Sunday, July 26, 2015

Bukti Pihak Asing Bermain di Tolikara





Insiden Tolikara, Papua pada Jumat (17/7) lalu diduga melibatkan campur tangan pihak asing. Kapolri Jenderal Badrodin Haiti menyatakan ada lima orang warga negara asing dalam proposal kegiatan Kebaktian Kebangunan Rohani (KKR) Gereja Injili di Indonesia (GIDI) bertaraf nasional/internasional di Tolikara, Papua, yang berlangsung 15-20 Juli.



"Ada lima orang asing terdaftar di situ," ujar Badrodin di Markas Besar Polri, Jakarta, Jumat (24/7).



Kepolisian mengetahui hal tersebut karena proposal GIDI juga diajukan ke Mabes Polri. Kegiatan GIDI itu mesti dilaksanakan berdasarkan izin Mabes Polri karena berskala internasional.



“Tetapi kelengkapan yang diminta untuk proposal itu ternyata tidak dipenuhi. Apakah (kelima warga asing) yang bersangkutan datang atau tidak (ke KKR GIDI di Tolikara), kami belum tahu,” ujar Badrodin.



Badrodin tidak menjelaskan siapa saja lima orang warga asing itu. Namun, kata dia, Kepolisian akan mulai menelusuri apakah kelimanya ikut hadir dalam KKR GIDI atau tidak.



Ketika ditanya apakah lima orang tersebut terlibat dalam insiden penyerangan dan pembakaran bangunan di Tolikara pada Hari Raya Idul Fitri Jumat pekan lalu (17/7), Badrodin belum bisa memastikan.



Berpotensi jadi Al-Qaeda versi Kristen



“Dengan adanya banyak cabang organisasi para pelaku, bahkan adanya jaringan di luar negeri maka dimungkinkan jaringan ini telah dan akan berkontribusi untuk melakukan perilaku teror,” kata peneliti terorisme Indonesia Crime Analyst Forum (ICAF), Mustofa B. Nahrawardaya, Sabtu (25/7).



Ia menambahkan, bahkan bisa terjadi tindakan terorisme pada waktu dan tempat berbeda di waktu mendatang. Untuk itu, ia berpendapat jika tidak dihentikan dari awal, maka Gereja Injili di Indonesia (GIDI) berpotensi menjadi 'organisasi teroris besar' seperti Al Qaeda atau Jamaah Islamiyah.



“Tidak mungkin para pelaku teror lapangan bekerja tanpa pendanaan. Banyaknya massa, adanya minyak, adanya pemantik api, adanya peralatan sound system, adanya gerakan massa merusak bahkan keberanian melakukan teror di depan markas militer, sangat mungkin didorong oleh adanya unsur pendanaan untuk melakukan teror,” jelas Mustofa.

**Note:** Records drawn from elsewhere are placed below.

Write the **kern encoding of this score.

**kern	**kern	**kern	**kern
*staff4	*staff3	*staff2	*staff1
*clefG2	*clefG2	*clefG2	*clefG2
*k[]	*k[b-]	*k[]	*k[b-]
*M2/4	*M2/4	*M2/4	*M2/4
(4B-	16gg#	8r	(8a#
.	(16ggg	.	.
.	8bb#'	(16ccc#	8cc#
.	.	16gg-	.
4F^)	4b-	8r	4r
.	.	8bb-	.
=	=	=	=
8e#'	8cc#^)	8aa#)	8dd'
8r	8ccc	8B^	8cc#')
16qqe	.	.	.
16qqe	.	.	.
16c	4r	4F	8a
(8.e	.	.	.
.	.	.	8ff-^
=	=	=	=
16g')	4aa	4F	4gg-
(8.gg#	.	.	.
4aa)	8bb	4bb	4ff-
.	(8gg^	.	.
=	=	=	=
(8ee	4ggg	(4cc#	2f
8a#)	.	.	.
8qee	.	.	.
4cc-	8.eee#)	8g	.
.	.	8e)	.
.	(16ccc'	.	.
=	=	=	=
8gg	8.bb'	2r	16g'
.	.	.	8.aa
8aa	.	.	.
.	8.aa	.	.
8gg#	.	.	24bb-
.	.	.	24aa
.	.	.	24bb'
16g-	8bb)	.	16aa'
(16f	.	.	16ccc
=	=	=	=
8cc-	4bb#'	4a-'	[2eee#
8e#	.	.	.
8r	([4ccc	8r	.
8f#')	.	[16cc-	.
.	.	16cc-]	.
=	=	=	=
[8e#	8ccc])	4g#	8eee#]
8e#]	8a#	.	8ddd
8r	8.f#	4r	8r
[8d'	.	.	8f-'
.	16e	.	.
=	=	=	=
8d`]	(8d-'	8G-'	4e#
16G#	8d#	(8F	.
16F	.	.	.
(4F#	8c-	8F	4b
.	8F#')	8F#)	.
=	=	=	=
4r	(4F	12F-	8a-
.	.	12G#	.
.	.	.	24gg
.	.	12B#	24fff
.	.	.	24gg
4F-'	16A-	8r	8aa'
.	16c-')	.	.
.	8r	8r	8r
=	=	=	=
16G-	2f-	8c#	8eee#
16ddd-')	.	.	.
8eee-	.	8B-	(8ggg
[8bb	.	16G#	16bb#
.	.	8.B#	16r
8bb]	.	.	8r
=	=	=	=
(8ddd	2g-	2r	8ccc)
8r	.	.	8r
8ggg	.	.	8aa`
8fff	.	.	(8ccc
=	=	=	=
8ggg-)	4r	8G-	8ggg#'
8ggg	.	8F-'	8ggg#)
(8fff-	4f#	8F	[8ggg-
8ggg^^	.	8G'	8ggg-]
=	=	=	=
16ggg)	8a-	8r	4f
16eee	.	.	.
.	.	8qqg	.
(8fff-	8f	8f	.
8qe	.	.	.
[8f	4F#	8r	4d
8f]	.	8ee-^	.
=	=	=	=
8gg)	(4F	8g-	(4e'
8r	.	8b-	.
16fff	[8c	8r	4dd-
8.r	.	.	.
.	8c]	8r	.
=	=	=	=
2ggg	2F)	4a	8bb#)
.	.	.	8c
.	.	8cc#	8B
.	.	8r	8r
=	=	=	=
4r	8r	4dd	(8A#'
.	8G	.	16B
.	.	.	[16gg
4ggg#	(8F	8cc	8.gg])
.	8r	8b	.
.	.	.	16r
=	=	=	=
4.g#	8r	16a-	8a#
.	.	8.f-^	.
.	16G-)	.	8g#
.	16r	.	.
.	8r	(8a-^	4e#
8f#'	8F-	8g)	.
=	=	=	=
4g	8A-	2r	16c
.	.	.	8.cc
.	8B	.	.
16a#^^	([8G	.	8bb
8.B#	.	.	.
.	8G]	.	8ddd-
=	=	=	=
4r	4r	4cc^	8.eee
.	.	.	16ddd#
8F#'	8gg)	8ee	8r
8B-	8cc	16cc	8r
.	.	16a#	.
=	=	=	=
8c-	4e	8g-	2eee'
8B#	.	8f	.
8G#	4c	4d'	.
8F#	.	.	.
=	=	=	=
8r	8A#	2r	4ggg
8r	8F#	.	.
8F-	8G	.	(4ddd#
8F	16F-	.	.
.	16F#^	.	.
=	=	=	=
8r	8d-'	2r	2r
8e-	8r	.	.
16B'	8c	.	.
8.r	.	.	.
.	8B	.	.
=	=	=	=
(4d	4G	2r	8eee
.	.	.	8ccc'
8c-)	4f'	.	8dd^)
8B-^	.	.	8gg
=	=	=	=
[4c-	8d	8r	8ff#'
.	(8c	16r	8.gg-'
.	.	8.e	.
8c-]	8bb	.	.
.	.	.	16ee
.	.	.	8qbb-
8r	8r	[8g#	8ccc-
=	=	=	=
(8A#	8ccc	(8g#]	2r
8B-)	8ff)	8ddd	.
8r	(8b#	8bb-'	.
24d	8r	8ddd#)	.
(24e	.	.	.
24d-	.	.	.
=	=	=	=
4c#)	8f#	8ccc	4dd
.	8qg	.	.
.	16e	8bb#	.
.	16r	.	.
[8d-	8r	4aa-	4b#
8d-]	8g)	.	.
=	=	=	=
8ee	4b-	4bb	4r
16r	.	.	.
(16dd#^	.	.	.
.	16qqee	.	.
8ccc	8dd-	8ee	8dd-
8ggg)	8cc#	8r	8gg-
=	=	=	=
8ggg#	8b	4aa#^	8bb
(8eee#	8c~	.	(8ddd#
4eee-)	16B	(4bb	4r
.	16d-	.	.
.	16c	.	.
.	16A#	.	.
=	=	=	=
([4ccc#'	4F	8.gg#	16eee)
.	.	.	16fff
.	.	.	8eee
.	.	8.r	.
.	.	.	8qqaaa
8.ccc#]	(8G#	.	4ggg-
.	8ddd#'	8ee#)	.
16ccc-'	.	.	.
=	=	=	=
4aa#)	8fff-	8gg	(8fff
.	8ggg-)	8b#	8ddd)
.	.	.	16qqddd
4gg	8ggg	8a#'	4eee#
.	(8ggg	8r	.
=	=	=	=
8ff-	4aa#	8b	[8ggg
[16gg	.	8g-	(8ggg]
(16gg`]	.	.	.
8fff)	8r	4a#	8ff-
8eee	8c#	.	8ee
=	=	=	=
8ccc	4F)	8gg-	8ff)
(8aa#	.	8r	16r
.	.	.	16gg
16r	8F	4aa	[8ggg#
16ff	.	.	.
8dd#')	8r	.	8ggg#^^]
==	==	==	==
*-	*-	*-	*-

Terkit hal tersebut, menurutnya, perilaku kekerasan berupa pembakaran yang terjadi di dekat Koramil membuktikan para pelaku dan sutradaranya terbukti secara brutal melakukan penghinaan. Terlebih, kata dia, penghinaan tersebut juga melecehkan simbol negara tanpa rasa takut.